The awards & nominations

Our work has received several awards and nominations - we were a finalist at the Drapers awards in 2024, shortlisted at the Industry.fashion awards, highly commended at the Retail Technology Innovation Hub Awards, won a Retail Systems Award in 2025 and we’ve been nominated for an Eartshot 2025 award…we’re definitely on to something!

WEFT is a tiny company and we couldn’t do this without strong partnerships with a group of great likeminded people and businesses.

The influence

Kristina and I have ploughed ourselves into industry engagement with a whole host of stakeholders and focused on getting textiles EPR on the UK government’s agenda.
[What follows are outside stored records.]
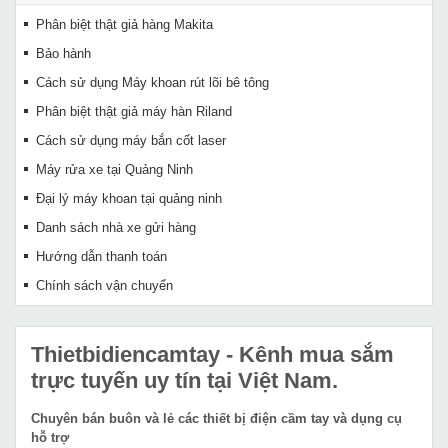
Phân biệt thật giả hàng Makita
Bảo hành
Cách sử dụng Máy khoan rút lõi bê tông
Phân biệt thật giả máy hàn Riland
Cách sử dụng máy bắn cốt laser
Máy rửa xe tại Quảng Ninh
Đại lý máy khoan tại quảng ninh
Danh sách nhà xe gửi hàng
Hướng dẫn thanh toán
Chính sách vận chuyển
Thietbidiencamtay
- Kênh mua sắm
trực tuyến uy tín tại Việt Nam.
Chuyên bán buôn và lẻ các thiết bị điện cầm tay và dụng cụ
hỗ trợ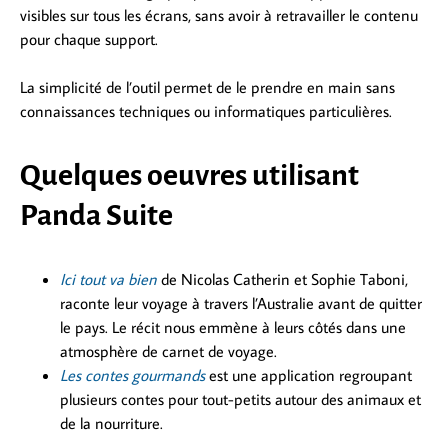
visibles sur tous les écrans, sans avoir à retravailler le contenu
pour chaque support.
La simplicité de l’outil permet de le prendre en main sans
connaissances techniques ou informatiques particulières.
Quelques oeuvres utilisant
Panda Suite
Ici tout va bien
de Nicolas Catherin et Sophie Taboni,
raconte leur voyage à travers l’Australie avant de quitter
le pays. Le récit nous emmène à leurs côtés dans une
atmosphère de carnet de voyage.
Les contes gourmands
est une application regroupant
plusieurs contes pour tout-petits autour des animaux et
de la nourriture.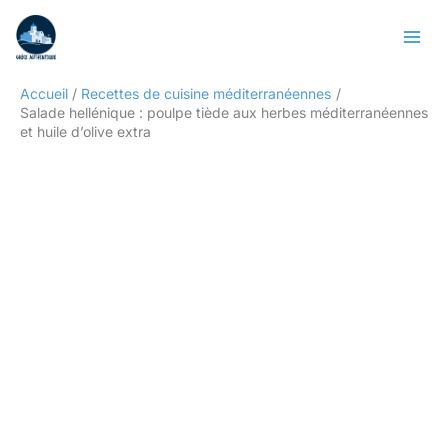
Aller
Rechercher
au
contenu
Accueil
Recettes de cuisine méditerranéennes
Salade hellénique : poulpe tiède aux herbes méditerranéennes
et huile d’olive extra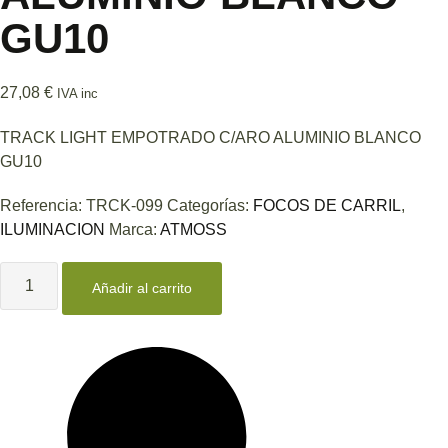
GU10
27,08
€
IVA inc
TRACK LIGHT EMPOTRADO C/ARO ALUMINIO BLANCO
GU10
Referencia:
TRCK-099
Categorías:
FOCOS DE CARRIL
,
ILUMINACION
Marca:
ATMOSS
TRACK
LIGHT
Añadir al carrito
EMPOTRADO
C/ARO
ALUMINIO
BLANCO
GU10
cantidad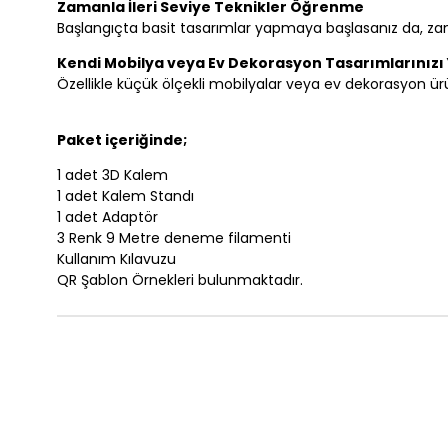
Zamanla İleri Seviye Teknikler Öğrenme
Başlangıçta basit tasarımlar yapmaya başlasanız da, zaman
Kendi Mobilya veya Ev Dekorasyon Tasarımlarınızı Y
Özellikle küçük ölçekli mobilyalar veya ev dekorasyon ürün
Paket içeriğinde;
1 adet 3D Kalem
1 adet Kalem Standı
1 adet Adaptör
3 Renk 9 Metre deneme filamenti
Kullanım Kılavuzu
QR Şablon Örnekleri bulunmaktadır.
Mindful of how we really are the S in SME but also because we know that collaboration is the only way to deliver success. 
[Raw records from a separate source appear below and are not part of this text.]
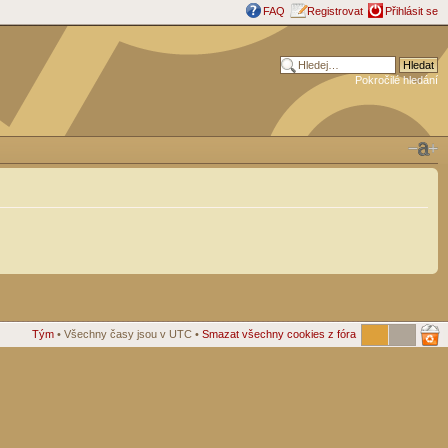
FAQ
Registrovat
Přihlásit se
Pokročilé hledání
Tým
• Všechny časy jsou v UTC •
Smazat všechny cookies z fóra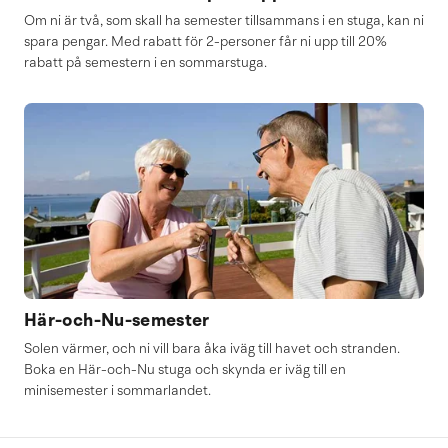
Om ni är två, som skall ha semester tillsammans i en stuga, kan ni
spara pengar. Med rabatt för 2-personer får ni upp till 20%
rabatt på semestern i en sommarstuga.
Här-och-Nu-semester
Solen värmer, och ni vill bara åka iväg till havet och stranden.
Boka en Här-och-Nu stuga och skynda er iväg till en
minisemester i sommarlandet.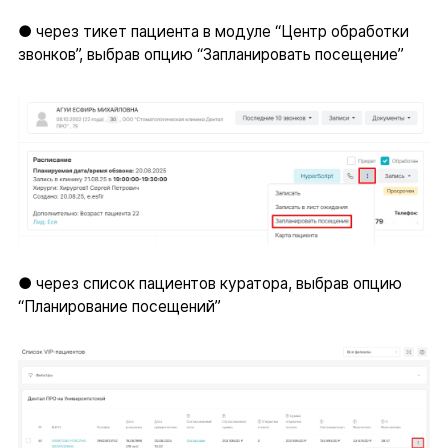
● через тикет пациента в модуле “Центр обработки
звонков”, выбрав опцию “Запланировать посещение”
● через список пациентов куратора, выбрав опцию
“Планирование посещений”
In close partnership with UK Fashion & Textiles, the British Retail Consortium and the British Fashion Council we’ve provided detailed evidence and analysis to Defra’s Circular Economy Task Force to show them how an EPR system can benefit the UK textiles sector - especially the downstream circular actors who are essential to making repair, resale, collection, sorting and recycling work properly. We’re making the case for the job creation and green growth that the industry can create at zero cost to the government.

We’ve released two more White Papers - one on the analysis of UK SME manufacturing brands and another on the level of EPR fee that UK shoppers wouldn’t even notice. This shopper research can break open global EPR thinking - so far too many policymakers have been scared to upset shoppers when in fact shoppers are ready to pay for their textile waste problems to be solved properly!  

The challenges

Starting up a business is tough - especially when we’re trying to create change and many brand boards are focused on next week’s figures rather than the strategic picture. Why are so many companies in permanent firefighting mode?
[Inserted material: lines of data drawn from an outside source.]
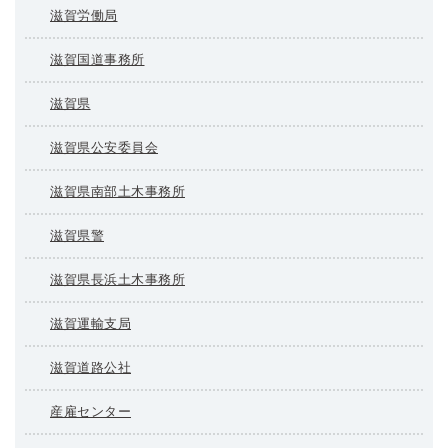
滋賀労働局
滋賀国道事務所
滋賀県
滋賀県公安委員会
滋賀県南部土木事務所
滋賀県警
滋賀県長浜土木事務所
滋賀運輸支局
滋賀道路公社
産雇センター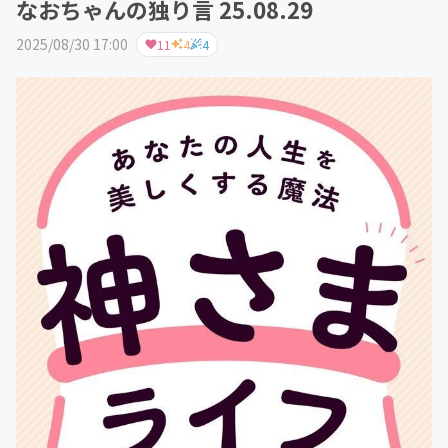
なおちゃんの独り言 25.08.29
2025/08/30 17:00
11
4
4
But we’re motivated by the many aligned organisations driving for the same kind of change and we’re dedicated to growing WEFT into a core part of each brand’s thinking and planning for commercially-driven sustainability.

While industry engagement is great, it doesn’t put food on the table. We’re deeply grateful to those brands and partners who’ve paid WEFT for its services and helped us survive the first 12 months and give us a platform to raise the investment we need to grow.

The need for speed

Textiles EPR in the UK is more of a burning issue than some people think. My own view is that the current government has until the end of this Parliament (August 2029?) to get legislation for textiles EPR in place. The industry is calling for this urgent change - the UK Fashion & Textiles Association, the British Retail Consortium and the British Fashion Council are all highlighting this industry call in their publications.

It’s hard to tell who will be in government after that…and it could even be someone with weird views on Net Zero and who feels that EPR won’t help the industry.  Such misalignment with producers - who are delivering science-based targets for their investors  - may mean we miss the chance to get good textiles EPR legislation in place until 2035. And that doesn’t bear thinking about!

 

This is what makes the work of Defra’s Circular Economy Task Force so critical for the textile and fashion sector. This is the moment in time, this is the opportunity and unusually perhaps, industry are not fighting the change - if government are to use the task force and actually listen they will hear an appetite for change. 

We all need to stand up and be counted! Now is the time to be bold - we all need to be able to look the next generations in the eye and be proud of the positive changes we have helped make.

The the future

We believe that what we’re developing at WEFT is the future for Textile EPR: simpler systems, lower admin burden and clearer business cases for brands to improve their product design and circular services to customers.

There’s still a hell of a long way to go. Kristina and I are committed to the fight, I hope you’re ready to join us for the next 12 months of hard work.